After Thanksgiving dinner, many people start to feel a little drowsy.
Turkey typically gets the blame.
It supposedly contains high levels of tryptophan, an amino acid that is sold in a purified form to help people fall asleep.
But turkey contains about the same amount of tryptophan as chicken, beef and other meats.
If Thanksgiving drowsiness is not about the main course, what is responsible?
It may have more to do with the side dishes.
To understand, we first need to digest a little food chemistry.
To start, we get tryptophan and other essential amino acids from all the protein in our diet, not just from meat. These amino acids swim through the bloodstream, nourishing our cells.
Brain cells convert tryptophan into a chemical called serotonin. This neurotransmitter helps regulate sleep and appetite and high levels of serotonin are associated with calm and relaxation.
But tryptophan and other amino acids can’t access brain cells on their own — instead, teams of proteins transport amino acids across the blood-brain barrier.
As it turns out, Thanksgiving side dishes probably make it easier for tryptophan to get inside the brain.
Mashed potatoes, stuffing and bread — as well as dessert — contain a lot of carbohydrates, which stimulate release of the hormone insulin.

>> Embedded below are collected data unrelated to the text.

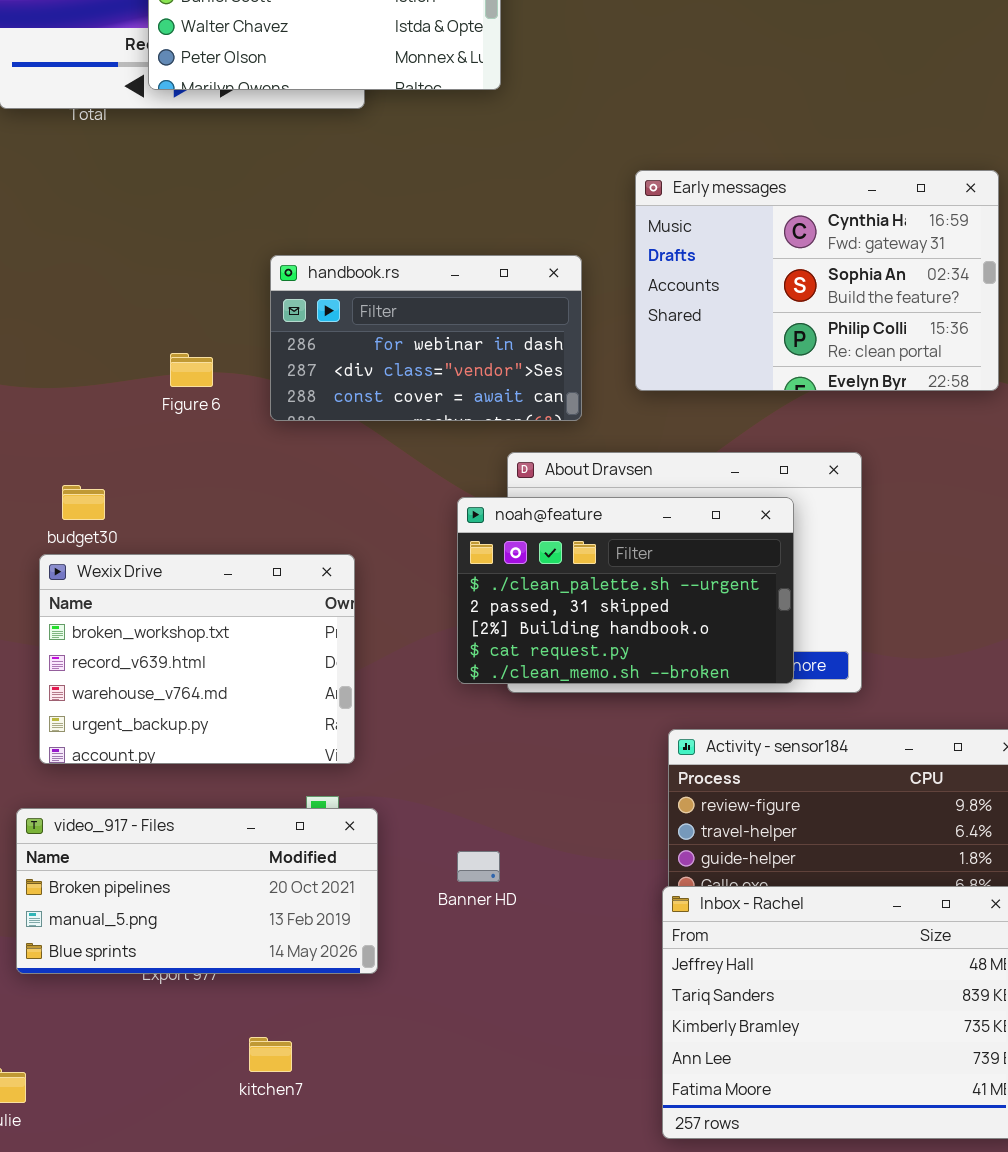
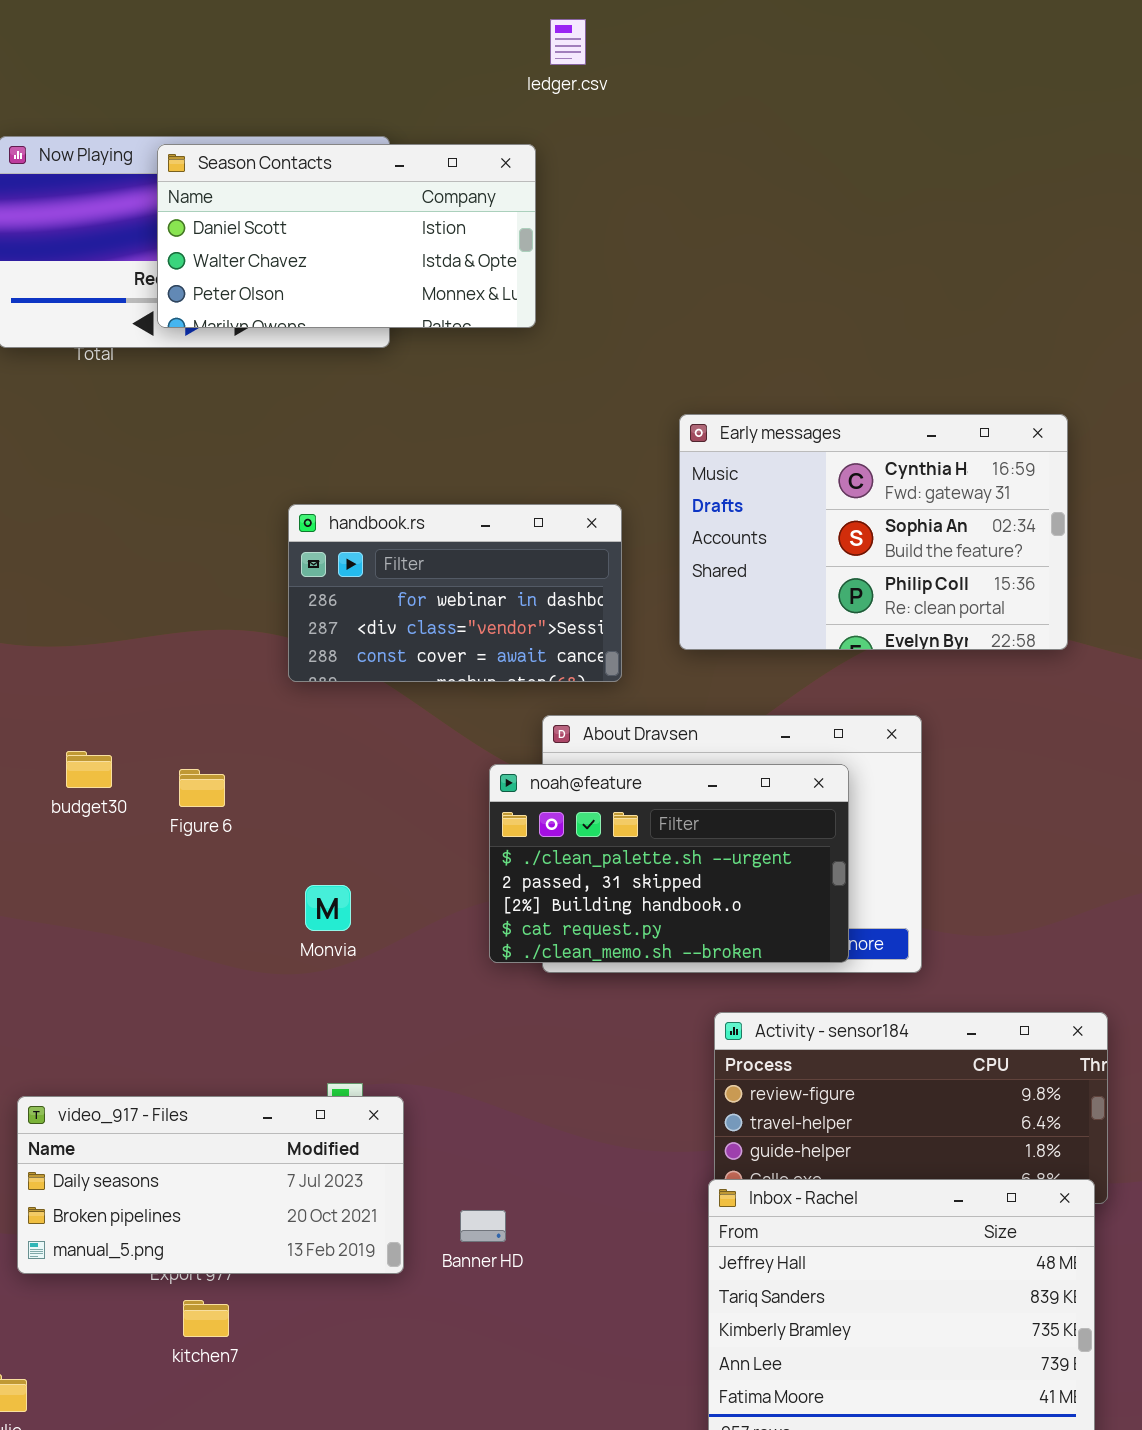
Figure 6: [170,353,213,387] -> [179,769,225,807], moved
Wexix Drive: [39,554,355,764] -> none, closed
video_917 - Files: [16,808,378,974] -> [17,1096,404,1274], scrolled up 1 row
Banner HD: [457,851,500,882] -> [460,1210,506,1242], moved
kitchen7: [249,1037,292,1072] -> [183,1300,229,1337], moved

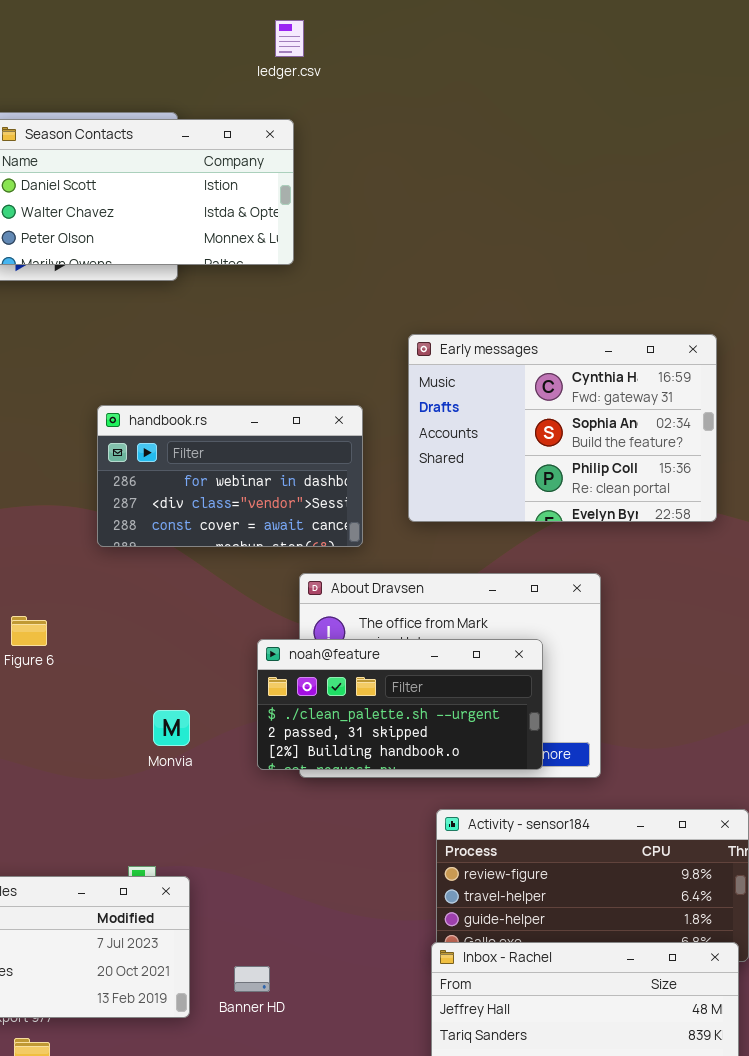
ledger.csv: [550,19,586,65] -> [275,20,304,57], moved
noah@feature: [489,764,849,963] -> [257,639,543,770], resized
Monvia: [305,885,351,931] -> [153,710,190,746], moved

Insulin encourages our muscles to absorb certain amino acids from the blood — but not tryptophan. So eating all those carb-heavy side dishes increases the amount of tryptophan in the blood relative to other amino acids, which means more tryptophan gets into the brain.
This eventually translates to higher serotonin levels, which probably contribute to Thanksgiving stupor.
However, this complex chain of chemical reactions is not the only reason people feel sleepy on Turkey Day
Studies have confirmed big meals of any kind make people drowsy. It takes a lot of energy to digest all that food. Also, during festive meals, many people enjoy a little beer or wine, making slumber all the more appealing.
And on top of it all, preparing such a large meal is physically exhausting, not to mention all the arguing — I mean, socializing — with extended family.
For Scientific American’s Instant Egghead, I’m Ferris Jabr.